By the time I read Hemingway's The Old Man and the Sea in high school, I'd already read A Farewell to Arms and The Sun Also Rises. Good thing, too, because The Old Man and the Sea is Hemingway's tersest statement about what it means for a male to live a worthwhile life: live vigorously, test yourself, fight what threatens to destroy you (within and without), and emerged bloodied, but unbowed. If I hadn't been steeped in the author's themes already, I never would have gotten this message from his last, great, but very thin book. As it was, I still had to rely on Cliffs Notes to alert me to the mythic and Christ allusions.
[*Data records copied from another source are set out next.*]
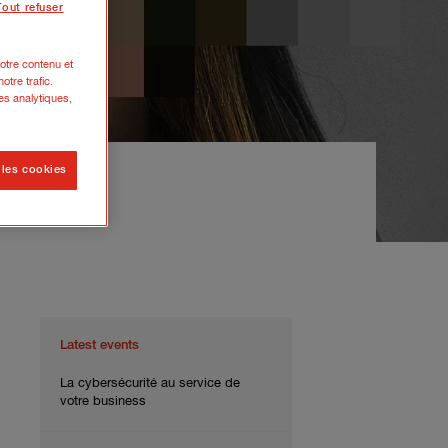
Tout refuser
otre contenu et
otre trafic.
es analytiques,
 les cookies
Latest events
La cybersécurité au service de
votre business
This book would have been a daunting adaptation for any movie maker, since most of the important stuff going on is unseen and unspoken. It didn't help that the beefy Spencer Tracy was cast as a near-starving Cuban fisherman. His bulk and vigor contradicts Hemingway's desire to show the depth of character and spiritual strength that can lie within physical frailty. Tracy projects a certain amount of wisdom, but the problem is that he comes across as knowing he's wise, doling out gems from an his life vein of experiences. The power of Hemingway's fisherman was that he was un-self-consciously wise. The combined effect these two incongruities drove me the online Cliffs Notes, 16 years after the first time, to remind me of the mythic and Christ allusions again.

If you want to know Hemingway, read his books.